Floyd Bennett Field (FBF) celebrated its 94th birthday with a free bash that included a two-mile fun run (or walk) on historic runways, a sneak peek at plans for the future and activities for the entire family on Saturday, May 3rd. The celebration took place on the grounds between the Ryan Visitor Center and Hangars 3 and 4.

The historic field was once marshland on Barren Island and became NYC’s first municipal airport in 1931, since all aircraft at that time either departed from Long Island or New Jersey. It was a great location for an airport due to its optimal flying conditions. It lacked approach obstructions, was mostly fog free, had steady winds and potential for future growth.

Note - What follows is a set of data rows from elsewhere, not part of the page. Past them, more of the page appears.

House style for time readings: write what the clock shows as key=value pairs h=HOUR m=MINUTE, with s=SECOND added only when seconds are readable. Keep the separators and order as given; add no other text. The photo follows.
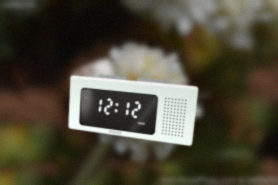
h=12 m=12
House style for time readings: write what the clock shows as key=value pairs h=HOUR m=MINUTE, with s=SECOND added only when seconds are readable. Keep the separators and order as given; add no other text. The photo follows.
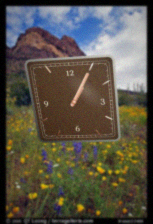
h=1 m=5
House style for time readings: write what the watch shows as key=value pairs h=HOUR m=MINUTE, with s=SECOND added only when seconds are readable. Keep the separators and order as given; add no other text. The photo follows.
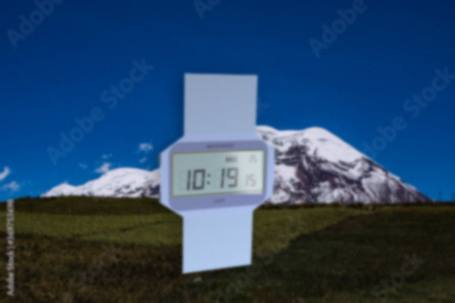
h=10 m=19
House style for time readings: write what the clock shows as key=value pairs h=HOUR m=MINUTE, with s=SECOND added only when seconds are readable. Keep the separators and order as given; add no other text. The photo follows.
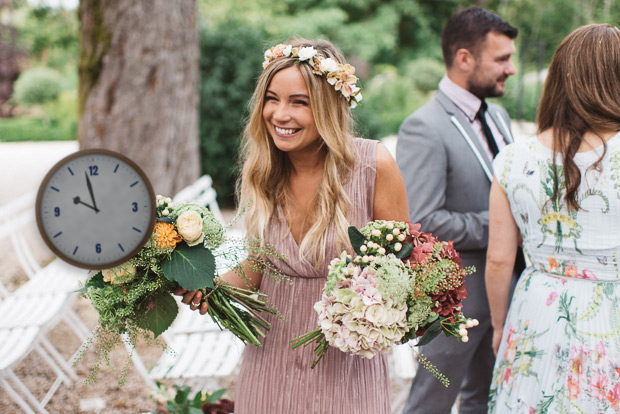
h=9 m=58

Runners and walkers of all ages lined up at the starting line to run the historic FBF runways. Their course would be the same runways that some of the most notable pioneers in aviation  — like Jacqueline Cochran, Amelia Earhart and Howard Hughes — used.

When runners finished the course, everyone was invited to get a sneak-peak inside Hangars 3 and 4 and hear about plans to rehabilitate the buildings. The goal is to reuse the hangars for community programming and events.

Dressed in a bomber jacket and wearing “pinks” trousers, the required uniform members of the Women Airforce Service Pilots wore, Lauren Cosgrove, campaign director for the National Parks Conservation Association (NPCA), took on Cochran’s historical persona.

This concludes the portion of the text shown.